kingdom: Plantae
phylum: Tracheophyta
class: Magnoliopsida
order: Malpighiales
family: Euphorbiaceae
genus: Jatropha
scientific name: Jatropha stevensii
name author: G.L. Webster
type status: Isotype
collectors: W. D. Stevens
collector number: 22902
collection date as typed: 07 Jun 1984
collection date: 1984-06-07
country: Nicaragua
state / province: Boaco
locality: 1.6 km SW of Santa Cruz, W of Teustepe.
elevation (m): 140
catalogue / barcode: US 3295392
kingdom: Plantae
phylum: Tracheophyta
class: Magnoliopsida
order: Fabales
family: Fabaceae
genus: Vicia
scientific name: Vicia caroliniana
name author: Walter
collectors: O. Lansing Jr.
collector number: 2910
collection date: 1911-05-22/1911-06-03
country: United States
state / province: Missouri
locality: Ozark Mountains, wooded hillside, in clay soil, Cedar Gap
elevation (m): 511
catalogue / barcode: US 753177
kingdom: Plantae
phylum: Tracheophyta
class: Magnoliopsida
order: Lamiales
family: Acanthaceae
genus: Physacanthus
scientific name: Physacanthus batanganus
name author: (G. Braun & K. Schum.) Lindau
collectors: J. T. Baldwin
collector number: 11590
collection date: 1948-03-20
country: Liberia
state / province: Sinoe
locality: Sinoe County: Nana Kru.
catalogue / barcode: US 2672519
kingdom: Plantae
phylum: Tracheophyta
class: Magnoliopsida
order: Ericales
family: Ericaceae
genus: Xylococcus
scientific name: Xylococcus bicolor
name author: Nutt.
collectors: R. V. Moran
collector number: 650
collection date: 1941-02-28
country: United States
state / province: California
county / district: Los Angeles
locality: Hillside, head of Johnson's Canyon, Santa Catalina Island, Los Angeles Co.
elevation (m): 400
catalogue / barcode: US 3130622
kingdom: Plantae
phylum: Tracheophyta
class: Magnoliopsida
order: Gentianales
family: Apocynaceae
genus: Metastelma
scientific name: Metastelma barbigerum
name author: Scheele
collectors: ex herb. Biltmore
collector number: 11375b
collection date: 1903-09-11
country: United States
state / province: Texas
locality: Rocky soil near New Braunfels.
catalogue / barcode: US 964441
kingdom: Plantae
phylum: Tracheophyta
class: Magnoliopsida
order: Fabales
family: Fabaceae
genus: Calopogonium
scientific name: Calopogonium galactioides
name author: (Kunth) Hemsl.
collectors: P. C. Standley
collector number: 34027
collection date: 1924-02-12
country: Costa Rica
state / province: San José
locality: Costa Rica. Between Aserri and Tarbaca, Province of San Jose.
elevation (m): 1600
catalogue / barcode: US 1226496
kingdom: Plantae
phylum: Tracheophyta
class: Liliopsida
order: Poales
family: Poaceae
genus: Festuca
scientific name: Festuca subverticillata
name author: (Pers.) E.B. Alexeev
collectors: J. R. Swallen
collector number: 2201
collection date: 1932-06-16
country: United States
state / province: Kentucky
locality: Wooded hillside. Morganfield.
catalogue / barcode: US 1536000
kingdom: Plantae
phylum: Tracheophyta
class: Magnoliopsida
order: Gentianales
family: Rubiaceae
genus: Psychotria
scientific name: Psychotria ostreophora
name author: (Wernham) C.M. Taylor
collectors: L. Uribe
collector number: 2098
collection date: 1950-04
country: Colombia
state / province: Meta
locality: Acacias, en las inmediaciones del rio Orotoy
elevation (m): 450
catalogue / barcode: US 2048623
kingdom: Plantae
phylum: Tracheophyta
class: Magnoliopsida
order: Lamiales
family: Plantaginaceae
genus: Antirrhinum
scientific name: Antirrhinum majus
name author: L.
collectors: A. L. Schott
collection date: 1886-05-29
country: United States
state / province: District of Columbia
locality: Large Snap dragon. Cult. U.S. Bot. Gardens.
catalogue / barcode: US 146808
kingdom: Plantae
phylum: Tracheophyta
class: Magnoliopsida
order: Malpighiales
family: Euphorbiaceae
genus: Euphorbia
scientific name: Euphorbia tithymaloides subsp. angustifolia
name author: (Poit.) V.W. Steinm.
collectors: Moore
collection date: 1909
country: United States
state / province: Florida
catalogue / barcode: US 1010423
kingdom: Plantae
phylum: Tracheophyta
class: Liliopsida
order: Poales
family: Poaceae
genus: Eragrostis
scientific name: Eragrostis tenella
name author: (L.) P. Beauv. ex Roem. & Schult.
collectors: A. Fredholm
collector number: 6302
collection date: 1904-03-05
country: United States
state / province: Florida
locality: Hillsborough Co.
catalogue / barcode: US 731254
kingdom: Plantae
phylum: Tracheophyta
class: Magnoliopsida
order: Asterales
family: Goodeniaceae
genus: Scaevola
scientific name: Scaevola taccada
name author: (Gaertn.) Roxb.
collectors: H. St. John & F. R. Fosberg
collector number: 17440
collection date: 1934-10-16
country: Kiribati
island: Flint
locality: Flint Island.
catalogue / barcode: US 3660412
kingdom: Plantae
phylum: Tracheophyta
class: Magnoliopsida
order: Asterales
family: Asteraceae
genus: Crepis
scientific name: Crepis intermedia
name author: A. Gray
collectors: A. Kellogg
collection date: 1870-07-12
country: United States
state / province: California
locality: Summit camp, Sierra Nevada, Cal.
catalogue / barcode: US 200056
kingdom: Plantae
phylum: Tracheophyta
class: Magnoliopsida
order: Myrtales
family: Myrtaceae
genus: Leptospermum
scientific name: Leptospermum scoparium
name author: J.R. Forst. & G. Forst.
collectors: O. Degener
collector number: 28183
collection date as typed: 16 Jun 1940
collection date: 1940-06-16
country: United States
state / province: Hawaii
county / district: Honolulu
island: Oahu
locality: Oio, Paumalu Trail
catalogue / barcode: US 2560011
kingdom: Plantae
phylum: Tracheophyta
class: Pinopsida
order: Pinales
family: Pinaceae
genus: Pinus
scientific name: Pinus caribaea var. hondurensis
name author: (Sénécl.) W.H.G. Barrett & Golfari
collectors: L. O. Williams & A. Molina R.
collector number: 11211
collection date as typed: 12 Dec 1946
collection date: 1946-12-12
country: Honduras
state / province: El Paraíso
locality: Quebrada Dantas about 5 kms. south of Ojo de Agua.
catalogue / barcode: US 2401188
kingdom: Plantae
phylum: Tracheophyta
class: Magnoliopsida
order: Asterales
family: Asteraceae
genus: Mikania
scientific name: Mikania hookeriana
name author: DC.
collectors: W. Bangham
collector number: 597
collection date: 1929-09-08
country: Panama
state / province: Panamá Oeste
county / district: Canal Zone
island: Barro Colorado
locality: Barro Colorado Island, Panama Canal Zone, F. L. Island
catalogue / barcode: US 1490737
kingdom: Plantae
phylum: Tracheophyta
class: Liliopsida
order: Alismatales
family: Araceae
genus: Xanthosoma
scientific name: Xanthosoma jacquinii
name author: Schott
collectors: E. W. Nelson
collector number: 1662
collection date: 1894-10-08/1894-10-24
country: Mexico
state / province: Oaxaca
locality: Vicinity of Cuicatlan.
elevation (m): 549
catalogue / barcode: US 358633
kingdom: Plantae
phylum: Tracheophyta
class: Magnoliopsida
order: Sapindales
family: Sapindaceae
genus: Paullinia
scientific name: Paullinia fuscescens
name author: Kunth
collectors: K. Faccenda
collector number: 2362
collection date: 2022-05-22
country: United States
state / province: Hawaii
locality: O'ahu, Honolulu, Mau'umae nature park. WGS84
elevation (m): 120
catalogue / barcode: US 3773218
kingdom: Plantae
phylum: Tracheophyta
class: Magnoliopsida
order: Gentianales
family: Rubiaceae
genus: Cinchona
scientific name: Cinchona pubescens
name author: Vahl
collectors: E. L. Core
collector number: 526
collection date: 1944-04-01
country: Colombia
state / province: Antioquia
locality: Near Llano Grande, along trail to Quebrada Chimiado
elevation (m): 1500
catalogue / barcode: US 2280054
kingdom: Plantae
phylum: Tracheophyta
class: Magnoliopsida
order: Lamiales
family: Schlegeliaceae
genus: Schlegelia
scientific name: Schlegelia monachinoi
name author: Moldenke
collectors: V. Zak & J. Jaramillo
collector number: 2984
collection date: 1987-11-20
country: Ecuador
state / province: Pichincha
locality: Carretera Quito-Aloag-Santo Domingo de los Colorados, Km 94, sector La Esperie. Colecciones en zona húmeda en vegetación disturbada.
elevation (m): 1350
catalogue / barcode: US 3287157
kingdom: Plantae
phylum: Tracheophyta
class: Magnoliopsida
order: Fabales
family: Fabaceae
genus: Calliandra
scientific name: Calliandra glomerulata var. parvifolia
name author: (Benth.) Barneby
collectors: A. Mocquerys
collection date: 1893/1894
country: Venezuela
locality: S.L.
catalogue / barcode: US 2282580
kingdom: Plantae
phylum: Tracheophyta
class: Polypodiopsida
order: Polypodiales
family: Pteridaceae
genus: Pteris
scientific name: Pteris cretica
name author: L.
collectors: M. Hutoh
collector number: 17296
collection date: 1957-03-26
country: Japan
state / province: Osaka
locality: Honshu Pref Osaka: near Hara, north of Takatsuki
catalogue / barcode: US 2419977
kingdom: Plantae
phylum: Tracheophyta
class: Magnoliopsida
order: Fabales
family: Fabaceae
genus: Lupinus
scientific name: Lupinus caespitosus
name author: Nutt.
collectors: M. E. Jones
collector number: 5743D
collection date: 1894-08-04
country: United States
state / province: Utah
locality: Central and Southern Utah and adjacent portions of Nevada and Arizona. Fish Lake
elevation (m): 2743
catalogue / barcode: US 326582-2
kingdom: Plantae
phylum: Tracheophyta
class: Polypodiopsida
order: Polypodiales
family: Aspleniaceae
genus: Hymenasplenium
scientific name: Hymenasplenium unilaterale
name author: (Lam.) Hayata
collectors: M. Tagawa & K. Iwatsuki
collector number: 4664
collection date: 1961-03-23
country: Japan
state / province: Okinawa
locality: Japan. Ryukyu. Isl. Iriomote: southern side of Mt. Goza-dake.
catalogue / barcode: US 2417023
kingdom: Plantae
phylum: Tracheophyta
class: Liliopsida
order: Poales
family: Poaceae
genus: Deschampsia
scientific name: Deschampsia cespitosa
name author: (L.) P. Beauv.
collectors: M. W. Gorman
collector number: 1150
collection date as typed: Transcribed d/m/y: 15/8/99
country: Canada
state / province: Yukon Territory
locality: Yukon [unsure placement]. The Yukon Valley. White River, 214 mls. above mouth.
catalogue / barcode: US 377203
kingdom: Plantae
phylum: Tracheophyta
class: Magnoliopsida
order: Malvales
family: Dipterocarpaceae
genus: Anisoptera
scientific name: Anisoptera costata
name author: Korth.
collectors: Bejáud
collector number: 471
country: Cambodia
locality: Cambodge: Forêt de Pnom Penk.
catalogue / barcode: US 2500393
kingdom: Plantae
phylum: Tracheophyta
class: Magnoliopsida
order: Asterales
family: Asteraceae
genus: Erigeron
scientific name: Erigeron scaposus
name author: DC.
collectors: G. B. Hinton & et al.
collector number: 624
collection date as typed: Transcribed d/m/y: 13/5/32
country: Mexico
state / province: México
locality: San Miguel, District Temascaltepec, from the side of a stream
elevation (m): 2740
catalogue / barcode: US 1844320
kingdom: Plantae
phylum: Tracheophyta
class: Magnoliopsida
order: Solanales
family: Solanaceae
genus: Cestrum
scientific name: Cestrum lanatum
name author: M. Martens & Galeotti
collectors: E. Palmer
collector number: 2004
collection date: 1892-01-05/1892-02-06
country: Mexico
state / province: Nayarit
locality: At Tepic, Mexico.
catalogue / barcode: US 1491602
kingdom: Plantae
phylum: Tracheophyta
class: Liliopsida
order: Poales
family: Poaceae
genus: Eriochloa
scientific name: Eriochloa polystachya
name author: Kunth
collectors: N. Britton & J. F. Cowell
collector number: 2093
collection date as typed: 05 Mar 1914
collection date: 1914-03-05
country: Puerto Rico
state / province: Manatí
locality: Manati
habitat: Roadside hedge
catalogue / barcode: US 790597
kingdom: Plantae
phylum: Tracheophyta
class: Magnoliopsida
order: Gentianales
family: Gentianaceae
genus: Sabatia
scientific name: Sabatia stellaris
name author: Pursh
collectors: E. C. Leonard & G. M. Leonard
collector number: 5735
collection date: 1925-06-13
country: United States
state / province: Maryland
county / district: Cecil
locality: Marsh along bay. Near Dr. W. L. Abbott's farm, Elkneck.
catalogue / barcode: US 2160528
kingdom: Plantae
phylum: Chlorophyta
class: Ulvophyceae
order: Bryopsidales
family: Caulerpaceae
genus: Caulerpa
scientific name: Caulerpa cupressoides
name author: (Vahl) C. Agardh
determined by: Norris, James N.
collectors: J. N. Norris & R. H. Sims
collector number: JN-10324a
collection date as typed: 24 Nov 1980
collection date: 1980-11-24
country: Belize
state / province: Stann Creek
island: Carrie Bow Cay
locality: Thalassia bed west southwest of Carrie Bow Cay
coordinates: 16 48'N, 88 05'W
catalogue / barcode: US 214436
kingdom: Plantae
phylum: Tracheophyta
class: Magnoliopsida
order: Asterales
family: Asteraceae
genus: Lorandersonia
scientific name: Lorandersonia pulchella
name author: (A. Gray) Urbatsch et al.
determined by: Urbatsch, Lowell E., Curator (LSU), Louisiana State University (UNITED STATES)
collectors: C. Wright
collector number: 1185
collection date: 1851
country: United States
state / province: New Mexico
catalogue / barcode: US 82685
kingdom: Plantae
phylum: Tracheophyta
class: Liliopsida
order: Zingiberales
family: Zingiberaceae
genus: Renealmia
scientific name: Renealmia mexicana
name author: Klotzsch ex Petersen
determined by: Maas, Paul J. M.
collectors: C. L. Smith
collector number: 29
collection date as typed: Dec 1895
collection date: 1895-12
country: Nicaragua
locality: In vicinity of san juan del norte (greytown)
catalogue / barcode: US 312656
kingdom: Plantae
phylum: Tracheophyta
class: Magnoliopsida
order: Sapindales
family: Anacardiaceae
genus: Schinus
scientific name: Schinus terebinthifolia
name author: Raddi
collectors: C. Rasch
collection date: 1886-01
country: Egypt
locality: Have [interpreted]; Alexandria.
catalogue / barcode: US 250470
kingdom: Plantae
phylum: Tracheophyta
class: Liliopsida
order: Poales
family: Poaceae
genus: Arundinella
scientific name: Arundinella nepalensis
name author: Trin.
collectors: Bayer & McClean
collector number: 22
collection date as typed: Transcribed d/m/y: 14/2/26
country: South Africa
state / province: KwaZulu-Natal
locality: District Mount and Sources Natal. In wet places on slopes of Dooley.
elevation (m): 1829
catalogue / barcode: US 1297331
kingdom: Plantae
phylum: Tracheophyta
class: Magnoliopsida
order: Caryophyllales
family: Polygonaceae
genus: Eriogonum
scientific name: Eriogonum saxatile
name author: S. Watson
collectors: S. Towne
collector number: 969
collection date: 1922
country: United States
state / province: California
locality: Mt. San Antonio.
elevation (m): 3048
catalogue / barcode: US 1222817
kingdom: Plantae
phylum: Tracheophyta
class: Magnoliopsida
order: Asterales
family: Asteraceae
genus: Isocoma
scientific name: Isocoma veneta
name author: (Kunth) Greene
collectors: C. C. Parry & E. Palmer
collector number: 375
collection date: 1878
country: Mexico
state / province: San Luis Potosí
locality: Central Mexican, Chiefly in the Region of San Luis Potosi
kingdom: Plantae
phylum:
========================================
**What to do:** Rewrite the data from the line with "collection date: 1948-03-20" up to and including the line with "collection date: 1932-06-16", changing each "catalogue / barcode" to "catalog number" and leaving everything else as it is.

**Reply to the task:**
collection date: 1948-03-20
country: Liberia
state / province: Sinoe
locality: Sinoe County: Nana Kru.
catalog number: US 2672519
kingdom: Plantae
phylum: Tracheophyta
class: Magnoliopsida
order: Ericales
family: Ericaceae
genus: Xylococcus
scientific name: Xylococcus bicolor
name author: Nutt.
collectors: R. V. Moran
collector number: 650
collection date: 1941-02-28
country: United States
state / province: California
county / district: Los Angeles
locality: Hillside, head of Johnson's Canyon, Santa Catalina Island, Los Angeles Co.
elevation (m): 400
catalog number: US 3130622
kingdom: Plantae
phylum: Tracheophyta
class: Magnoliopsida
order: Gentianales
family: Apocynaceae
genus: Metastelma
scientific name: Metastelma barbigerum
name author: Scheele
collectors: ex herb. Biltmore
collector number: 11375b
collection date: 1903-09-11
country: United States
state / province: Texas
locality: Rocky soil near New Braunfels.
catalog number: US 964441
kingdom: Plantae
phylum: Tracheophyta
class: Magnoliopsida
order: Fabales
family: Fabaceae
genus: Calopogonium
scientific name: Calopogonium galactioides
name author: (Kunth) Hemsl.
collectors: P. C. Standley
collector number: 34027
collection date: 1924-02-12
country: Costa Rica
state / province: San José
locality: Costa Rica. Between Aserri and Tarbaca, Province of San Jose.
elevation (m): 1600
catalog number: US 1226496
kingdom: Plantae
phylum: Tracheophyta
class: Liliopsida
order: Poales
family: Poaceae
genus: Festuca
scientific name: Festuca subverticillata
name author: (Pers.) E.B. Alexeev
collectors: J. R. Swallen
collector number: 2201
collection date: 1932-06-16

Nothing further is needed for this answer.